(Beginning of RECORDS)

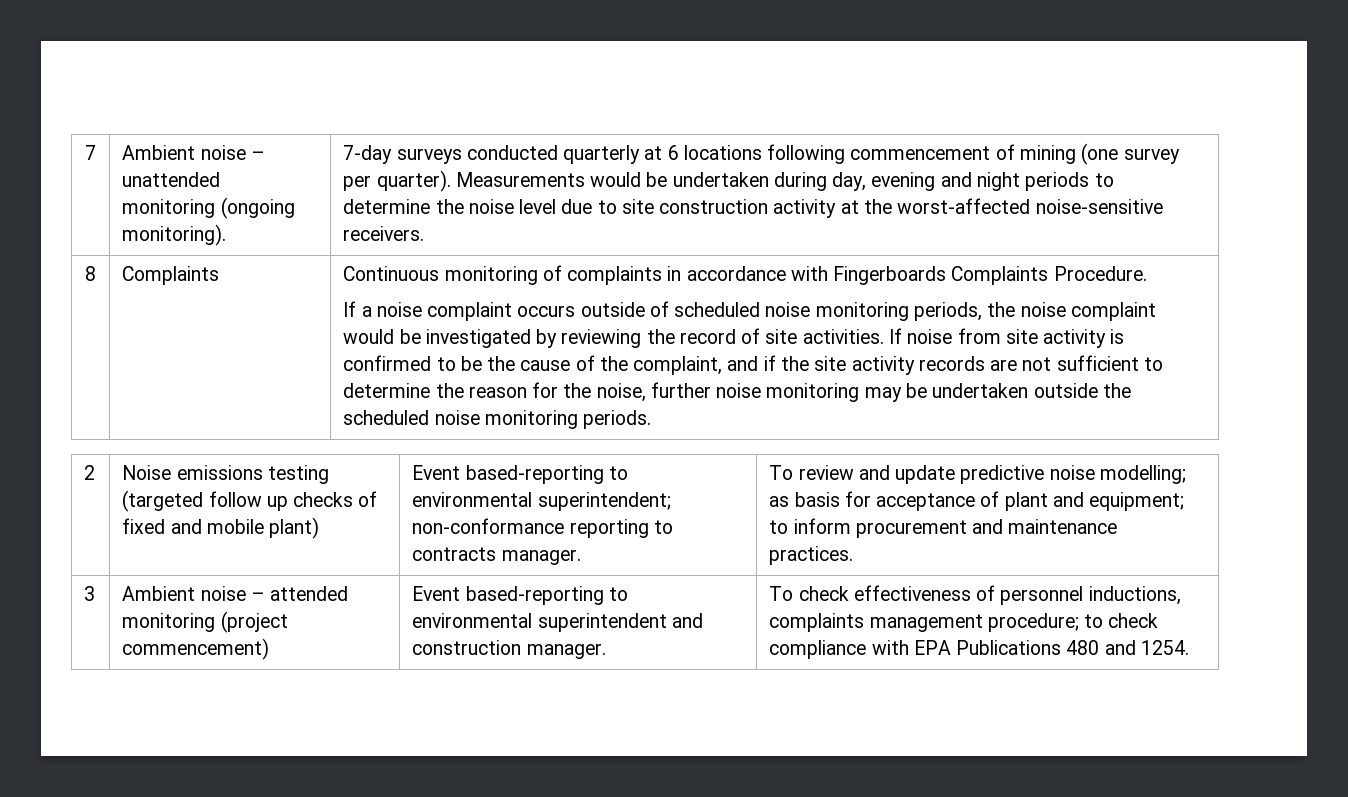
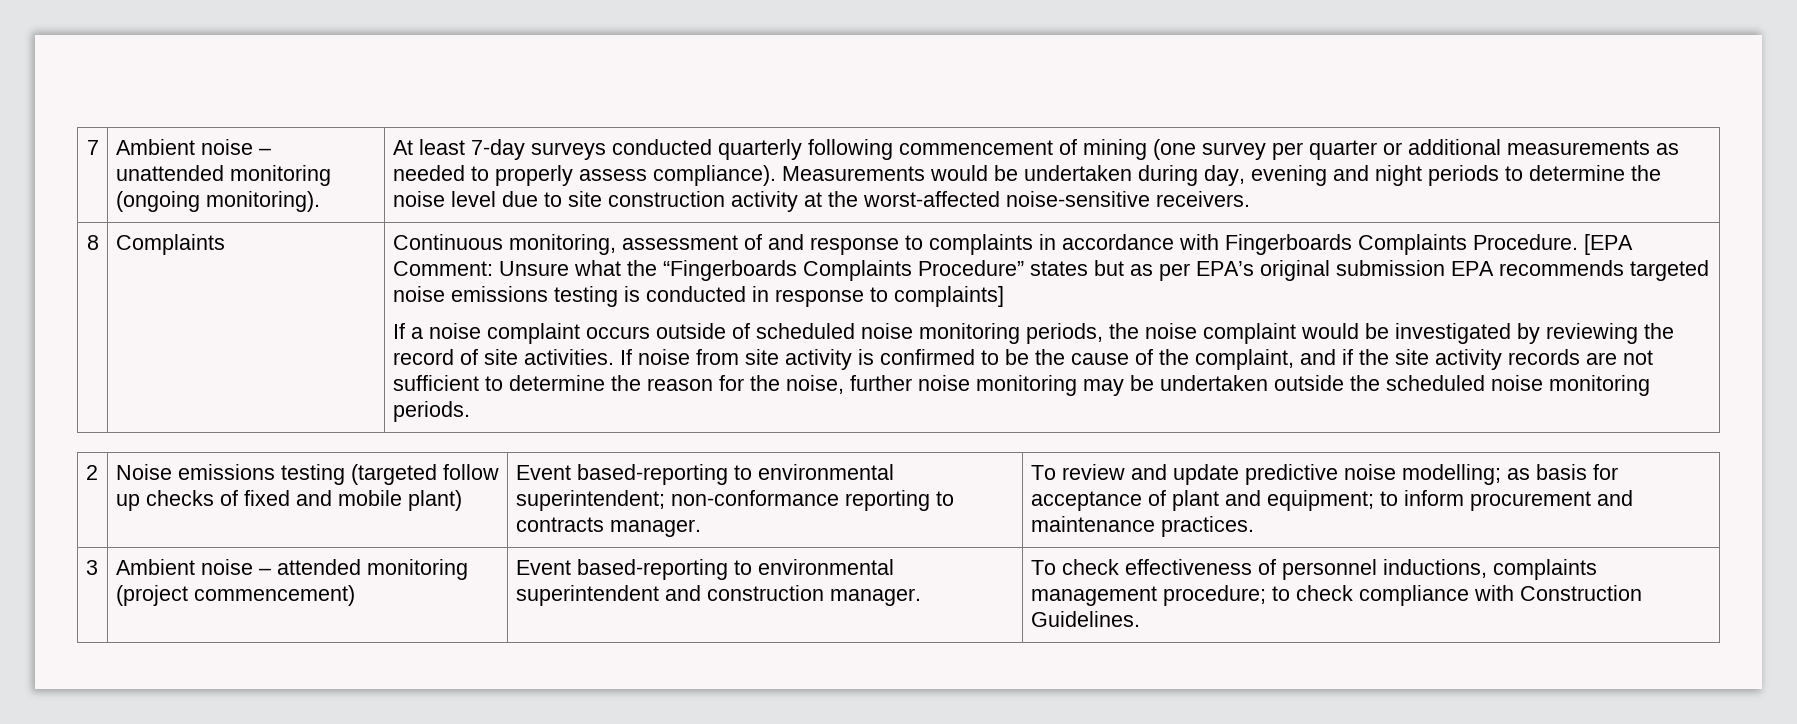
(227, 235) none -> [392,139,465,155] At least
[644,145,762,160] at 6 locations -> (802, 149) none
[376,170,451,192] quarter). -> [1308,139,1679,160] [392,165,776,186] quarter or additional measurements as needed to properly assess compliance).
[444,265,562,285] monitoring of -> [508,234,923,255] monitoring, assessment of and response to
(1147, 273) none -> [1583,234,1633,255] [392,260,1709,281] [392,286,1004,307] [EPA Comment: Unsure what the “Fingerboards Complaints Procedure” states but as per EPA’s original submission EPA recommends targeted noise emissions testing is conducted in response to complaints]
[913,640,1189,655] EPA Publications 480 and 1254. -> [1519,585,1642,601] [1030,611,1140,627] Construction Guidelines.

(End of RECORDS)

» **WHAT YOU WILL DO**: The answer must consist of every line in the records above that contains the word "response".

» **ANSWER BOX**:
[444,265,562,285] monitoring of -> [508,234,923,255] monitoring, assessment of and response to
(1147, 273) none -> [1583,234,1633,255] [392,260,1709,281] [392,286,1004,307] [EPA Comment: Unsure what the “Fingerboards Complaints Procedure” states but as per EPA’s original submission EPA recommends targeted noise emissions testing is conducted in response to complaints]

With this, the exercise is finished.